Raw records
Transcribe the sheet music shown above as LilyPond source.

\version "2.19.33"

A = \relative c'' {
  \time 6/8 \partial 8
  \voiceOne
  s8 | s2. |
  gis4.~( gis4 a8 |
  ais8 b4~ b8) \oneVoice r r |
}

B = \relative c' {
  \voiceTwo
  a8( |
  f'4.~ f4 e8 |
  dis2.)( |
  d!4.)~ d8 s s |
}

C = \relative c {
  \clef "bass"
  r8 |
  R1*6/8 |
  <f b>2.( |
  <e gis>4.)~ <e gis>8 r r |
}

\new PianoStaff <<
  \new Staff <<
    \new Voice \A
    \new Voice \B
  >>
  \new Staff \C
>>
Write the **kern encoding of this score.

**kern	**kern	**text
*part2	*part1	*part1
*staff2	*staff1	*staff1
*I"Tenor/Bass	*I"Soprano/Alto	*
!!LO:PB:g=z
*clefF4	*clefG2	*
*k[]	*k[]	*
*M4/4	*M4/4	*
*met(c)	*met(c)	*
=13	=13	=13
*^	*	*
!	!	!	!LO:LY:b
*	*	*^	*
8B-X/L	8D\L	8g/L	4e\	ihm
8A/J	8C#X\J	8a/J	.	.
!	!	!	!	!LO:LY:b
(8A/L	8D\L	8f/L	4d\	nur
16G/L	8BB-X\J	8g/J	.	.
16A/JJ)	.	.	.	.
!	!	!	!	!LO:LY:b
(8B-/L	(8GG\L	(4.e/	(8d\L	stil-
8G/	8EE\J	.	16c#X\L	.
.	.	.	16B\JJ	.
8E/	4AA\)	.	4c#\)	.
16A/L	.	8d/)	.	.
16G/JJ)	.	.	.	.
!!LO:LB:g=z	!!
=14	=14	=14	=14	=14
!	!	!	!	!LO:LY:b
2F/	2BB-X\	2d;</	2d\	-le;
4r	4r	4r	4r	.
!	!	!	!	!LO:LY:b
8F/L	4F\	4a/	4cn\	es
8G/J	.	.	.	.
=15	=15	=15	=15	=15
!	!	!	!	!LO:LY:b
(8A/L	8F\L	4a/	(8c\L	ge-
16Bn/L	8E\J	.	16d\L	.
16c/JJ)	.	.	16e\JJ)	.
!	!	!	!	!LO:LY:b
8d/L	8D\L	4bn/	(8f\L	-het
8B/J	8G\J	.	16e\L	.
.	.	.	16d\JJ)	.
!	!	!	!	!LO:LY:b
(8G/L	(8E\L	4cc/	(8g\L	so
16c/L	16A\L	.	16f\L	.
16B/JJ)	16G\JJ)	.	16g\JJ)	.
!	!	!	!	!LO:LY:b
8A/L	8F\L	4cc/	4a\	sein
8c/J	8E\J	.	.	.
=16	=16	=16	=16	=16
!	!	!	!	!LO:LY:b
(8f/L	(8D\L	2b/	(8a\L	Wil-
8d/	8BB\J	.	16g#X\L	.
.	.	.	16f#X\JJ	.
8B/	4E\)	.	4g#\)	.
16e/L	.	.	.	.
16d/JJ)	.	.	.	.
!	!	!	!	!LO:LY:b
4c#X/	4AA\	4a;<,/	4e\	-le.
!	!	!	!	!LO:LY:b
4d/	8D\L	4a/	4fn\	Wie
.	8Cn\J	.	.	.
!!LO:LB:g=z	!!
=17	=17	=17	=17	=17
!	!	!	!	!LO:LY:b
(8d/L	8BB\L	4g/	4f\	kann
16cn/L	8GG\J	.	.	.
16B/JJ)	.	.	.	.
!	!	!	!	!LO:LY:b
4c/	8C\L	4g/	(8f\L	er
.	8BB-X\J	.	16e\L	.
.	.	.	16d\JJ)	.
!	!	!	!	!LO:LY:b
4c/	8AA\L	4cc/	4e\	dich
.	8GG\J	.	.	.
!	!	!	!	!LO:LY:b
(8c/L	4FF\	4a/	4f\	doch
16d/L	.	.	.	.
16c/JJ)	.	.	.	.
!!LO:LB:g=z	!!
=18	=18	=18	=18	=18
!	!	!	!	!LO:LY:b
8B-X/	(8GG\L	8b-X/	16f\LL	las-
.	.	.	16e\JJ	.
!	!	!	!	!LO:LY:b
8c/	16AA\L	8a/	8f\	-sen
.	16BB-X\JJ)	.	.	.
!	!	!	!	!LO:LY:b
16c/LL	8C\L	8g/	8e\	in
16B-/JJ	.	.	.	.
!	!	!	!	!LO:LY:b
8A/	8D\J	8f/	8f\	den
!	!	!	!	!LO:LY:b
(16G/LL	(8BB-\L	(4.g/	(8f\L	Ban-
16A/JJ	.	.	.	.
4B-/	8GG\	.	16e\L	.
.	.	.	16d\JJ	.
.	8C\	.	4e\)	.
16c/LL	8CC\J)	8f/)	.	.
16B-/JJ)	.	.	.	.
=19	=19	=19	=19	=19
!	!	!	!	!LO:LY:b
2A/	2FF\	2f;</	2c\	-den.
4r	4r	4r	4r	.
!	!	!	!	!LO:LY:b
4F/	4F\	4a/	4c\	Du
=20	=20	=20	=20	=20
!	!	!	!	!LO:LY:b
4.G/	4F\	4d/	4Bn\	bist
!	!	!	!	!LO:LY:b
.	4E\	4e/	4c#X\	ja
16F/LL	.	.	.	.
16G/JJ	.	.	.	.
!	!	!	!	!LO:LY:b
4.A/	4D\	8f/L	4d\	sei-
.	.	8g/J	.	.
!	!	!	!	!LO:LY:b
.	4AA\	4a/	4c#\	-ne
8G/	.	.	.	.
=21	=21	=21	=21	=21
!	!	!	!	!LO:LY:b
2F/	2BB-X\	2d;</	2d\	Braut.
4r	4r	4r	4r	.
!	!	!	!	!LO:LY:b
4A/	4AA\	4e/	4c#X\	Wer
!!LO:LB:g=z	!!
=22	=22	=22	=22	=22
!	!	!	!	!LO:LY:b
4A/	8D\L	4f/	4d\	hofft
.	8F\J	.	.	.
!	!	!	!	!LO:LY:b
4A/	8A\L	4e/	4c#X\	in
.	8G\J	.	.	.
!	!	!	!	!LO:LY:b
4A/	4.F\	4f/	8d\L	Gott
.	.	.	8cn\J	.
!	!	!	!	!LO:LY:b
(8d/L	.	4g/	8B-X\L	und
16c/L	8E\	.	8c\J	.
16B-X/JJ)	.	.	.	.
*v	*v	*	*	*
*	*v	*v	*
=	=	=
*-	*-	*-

What you will do
Collect every line from the entries above that contains the string "kern", and copy each such line in full.

Exercise response
Write the **kern encoding of this score.
**kern	**kern	**text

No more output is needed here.